Opinião

As perdas não são apenas financeiras

Washington Novaes
Nas últimas semanas, o noticiário fartou-se de anunciar perdas na casa dos trilhões de dólares com a crise financeira global, num mercado que se estimou em mais de US$ 500 trilhões. Nesse megacontexto, passou quase despercebido um estudo da Organização Mundial para a Alimentação e a Agricultura (FAO/ONU) e do Banco Mundial que situa em US$ 2 trilhões (equivalentes ao produto bruto anual da Itália ou mais de 1,5 PIB anual brasileiro) os prejuízos provocados pela sobrepesca e pelas aqüiculturas no planeta, decorrentes do esgotamento dos estoques pesqueiros e prejuízos para o meio ambiente e os recursos naturais.


A notícia provavelmente continuará debaixo do tapete por aqui, onde os altos escalões não costumam dar satisfações à sociedade quando algum estudo põe em xeque os postulados vigentes de desenvolvimento econômico acelerado e a qualquer preço. Não será diferente no caso da pesca, em que se planeja dobrar a atual produção até 2015 e se estão licitando 5,5 milhões de hectares para projetos de aqüiculturas em terra e no mar, embora os cientistas venham reiteradamente alertando que 80% das espécies economicamente exploradas no País "estão ameaçadas pela sobrepesca" (O Globo, 8/10), que é grave a situação na área da pesca da sardinha e que as aqüiculturas no mundo se estão inviabilizando rapidamente, porque consomem mais insumos do que produzem pescado, além de provocarem graves danos para o meio ambiente.

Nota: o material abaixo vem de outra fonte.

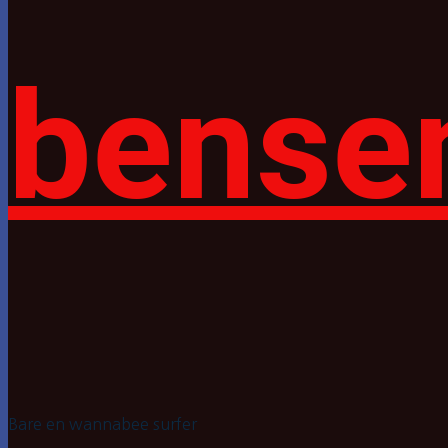
bense
Bare en wannabee surfer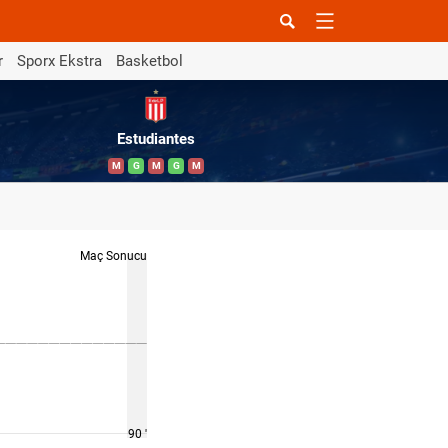
r
Sporx Ekstra
Basketbol
Estudiantes
M
G
M
G
M
Maç Sonucu
90 '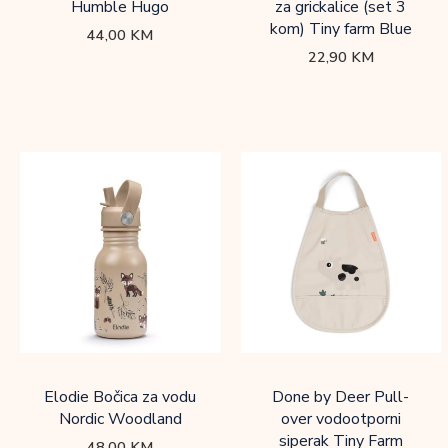
Humble Hugo
za grickalice (set 3
kom) Tiny farm Blue
44,00
KM
22,90
KM
Elodie Bočica za vodu
Done by Deer Pull-
Nordic Woodland
over vodootporni
siperak Tiny Farm
48,00
KM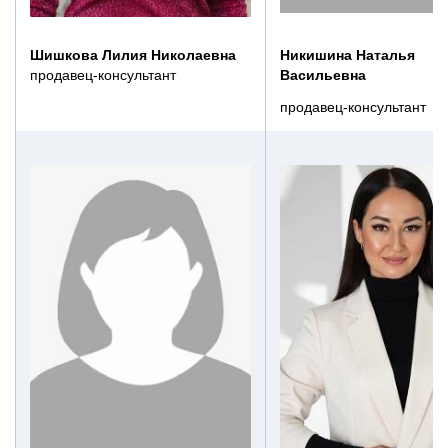
Шишкова Лилия Николаевна
Никишина Наталья
продавец-консультант
Васильевна
продавец-консультант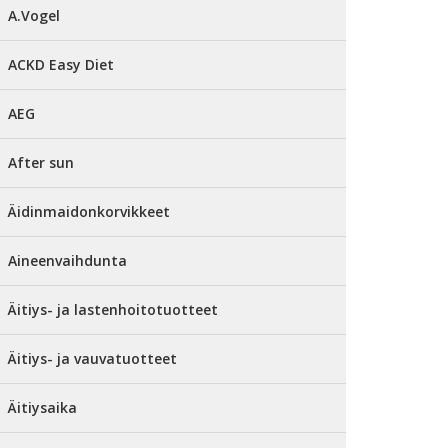
A.Vogel
ACKD Easy Diet
AEG
After sun
Äidinmaidonkorvikkeet
Aineenvaihdunta
Äitiys- ja lastenhoitotuotteet
Äitiys- ja vauvatuotteet
Äitiysaika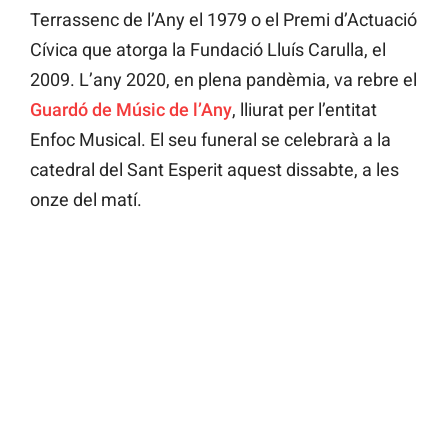
Terrassenc de l’Any el 1979 o el Premi d’Actuació
Cívica que atorga la Fundació Lluís Carulla, el
2009. L’any 2020, en plena pandèmia, va rebre el
Guardó de Músic de l’Any
, lliurat per l’entitat
Enfoc Musical. El seu funeral se celebrarà a la
catedral del Sant Esperit aquest dissabte, a les
onze del matí.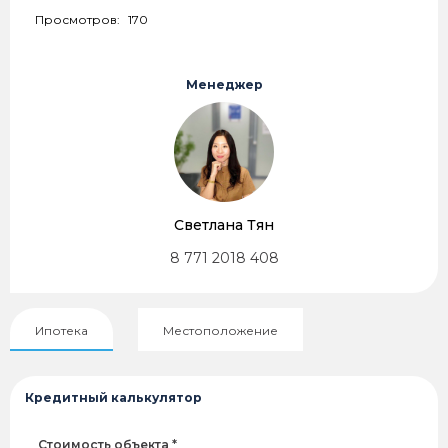
Просмотров:
170
Менеджер
Светлана Тян
8 771 2018 408
Ипотека
Местоположение
Кредитный калькулятор
Стоимость объекта *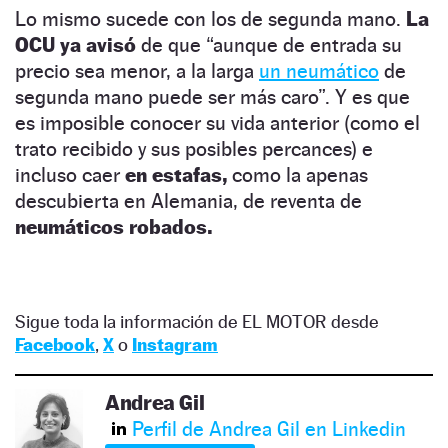
Lo mismo sucede con los de segunda mano.
La
OCU ya avisó
de que “aunque de entrada su
precio sea menor, a la larga
un neumático
de
segunda mano puede ser más caro”. Y es que
es imposible conocer su vida anterior (como el
trato recibido y sus posibles percances) e
incluso caer
en estafas,
como la apenas
descubierta en Alemania, de reventa de
neumáticos robados.
Sigue toda la información de EL MOTOR desde
Facebook
,
X
o
Instagram
Andrea Gil
Perfil de Andrea Gil en Linkedin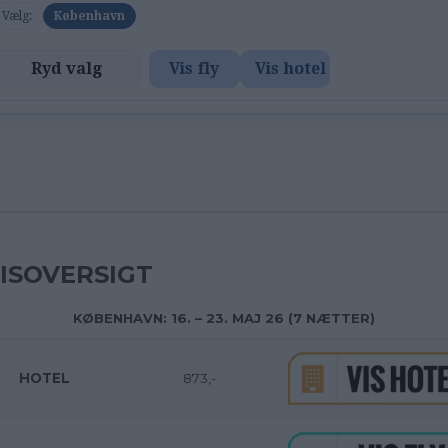
Vælg:
København
Ryd valg
Vis fly
Vis hotel
ISOVERSIGT
KØBENHAVN: 16. – 23. MAJ 26 (7 NÆTTER)
HOTEL
873,-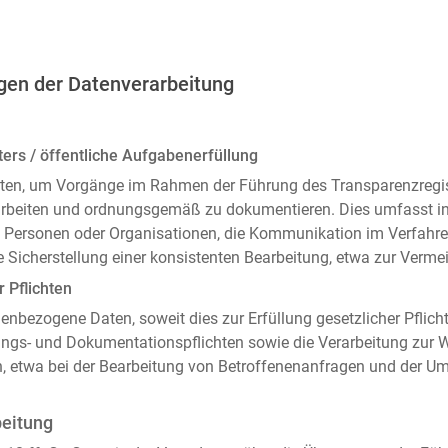
gen der Datenverarbeitung
ers / öffentliche Aufgabenerfüllung
ten, um Vorgänge im Rahmen der Führung des Transparenzregiste
arbeiten und ordnungsgemäß zu dokumentieren. Dies umfasst i
 Personen oder Organisationen, die Kommunikation im Verfahren
 Sicherstellung einer konsistenten Bearbeitung, etwa zur Ver
r Pflichten
enbezogene Daten, soweit dies zur Erfüllung gesetzlicher Pflicht
ngs- und Dokumentationspflichten sowie die Verarbeitung zur
n, etwa bei der Bearbeitung von Betroffenenanfragen und der 
beitung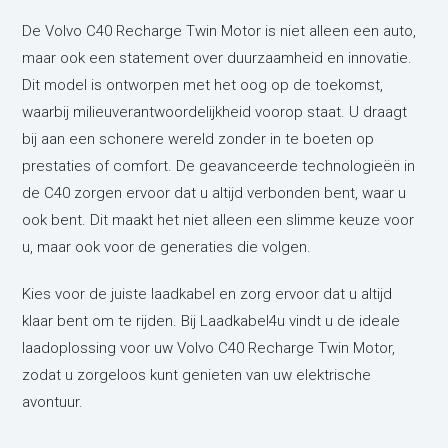
De Volvo C40 Recharge Twin Motor is niet alleen een auto,
maar ook een statement over duurzaamheid en innovatie.
Dit model is ontworpen met het oog op de toekomst,
waarbij milieuverantwoordelijkheid voorop staat. U draagt
bij aan een schonere wereld zonder in te boeten op
prestaties of comfort. De geavanceerde technologieën in
de C40 zorgen ervoor dat u altijd verbonden bent, waar u
ook bent. Dit maakt het niet alleen een slimme keuze voor
u, maar ook voor de generaties die volgen.
Kies voor de juiste laadkabel en zorg ervoor dat u altijd
klaar bent om te rijden. Bij Laadkabel4u vindt u de ideale
laadoplossing voor uw Volvo C40 Recharge Twin Motor,
zodat u zorgeloos kunt genieten van uw elektrische
avontuur.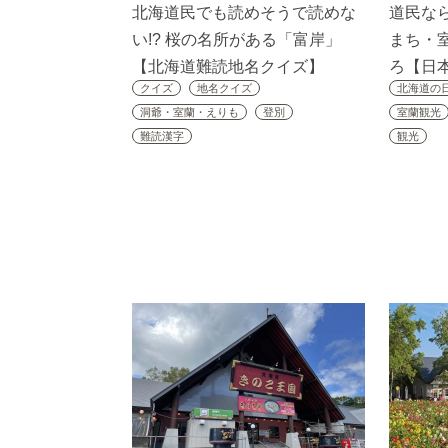
北海道民でも読めそうで読めな
道民な
い!? 桜の名所がある「富岸」
まち・
【北海道難読地名クイズ】
ろ【日
クイズ
地名クイズ
北海道の
洞爺・室蘭・えりも
登別
室蘭観光
難読漢字
観光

No âmbito específico das aqüiculturas, uma reunião do Comitê de Pesca da FAO, no início deste mês, no Chile, diagnosticou que elas estão "numa encruzilhada" - não só não conseguem atender à parcela crescente que lhes cabe na demanda mundial de pescado (era de 6% na década de 1970, já está em 51,6% dos 110,4 milhões de toneladas/ano atuais, ou 57,07 milhões de toneladas), como geram numerosos problemas ambientais e afastam cada vez mais do mercado os pequenos produtores. A pesca tradicional nos oceanos, diz o estudo, chegou a um limite, com 50% dos estoques pesqueiros esgotados e 25% explorados além da capacidade de reposição. Para atender à demanda projetada para 2030 - acréscimo de 28,8 milhões de toneladas/ano, decorrentes principalmente do aumento da população mundial para mais de 8 bilhões de pessoas e do crescimento do consumo per capita (hoje em 16,7 quilos/ano por pessoa) -, as aqüiculturas teriam de se expandir muito. Mas o seu crescimento está declinando: foi de 11,8% na década 1985-1995, caiu para 7,1% na década seguinte e para 6,1% em 2004. Ainda assim, as aqüiculturas têm uma competição crescente com a avicultura e a pecuária pelo uso de farinha e óleo de pescado, usados na alimentação de peixes. Isso faz parte do quadro de insustentabilidade, em que para produzir um quilo de pescado pode ser necessário o consumo de pelo menos o dobro de insumos alimentares - sem falar nos danos para a biodiversidade aquática, na perda de mangues, no despejo de matéria orgânica, no uso excessivo de antibióticos.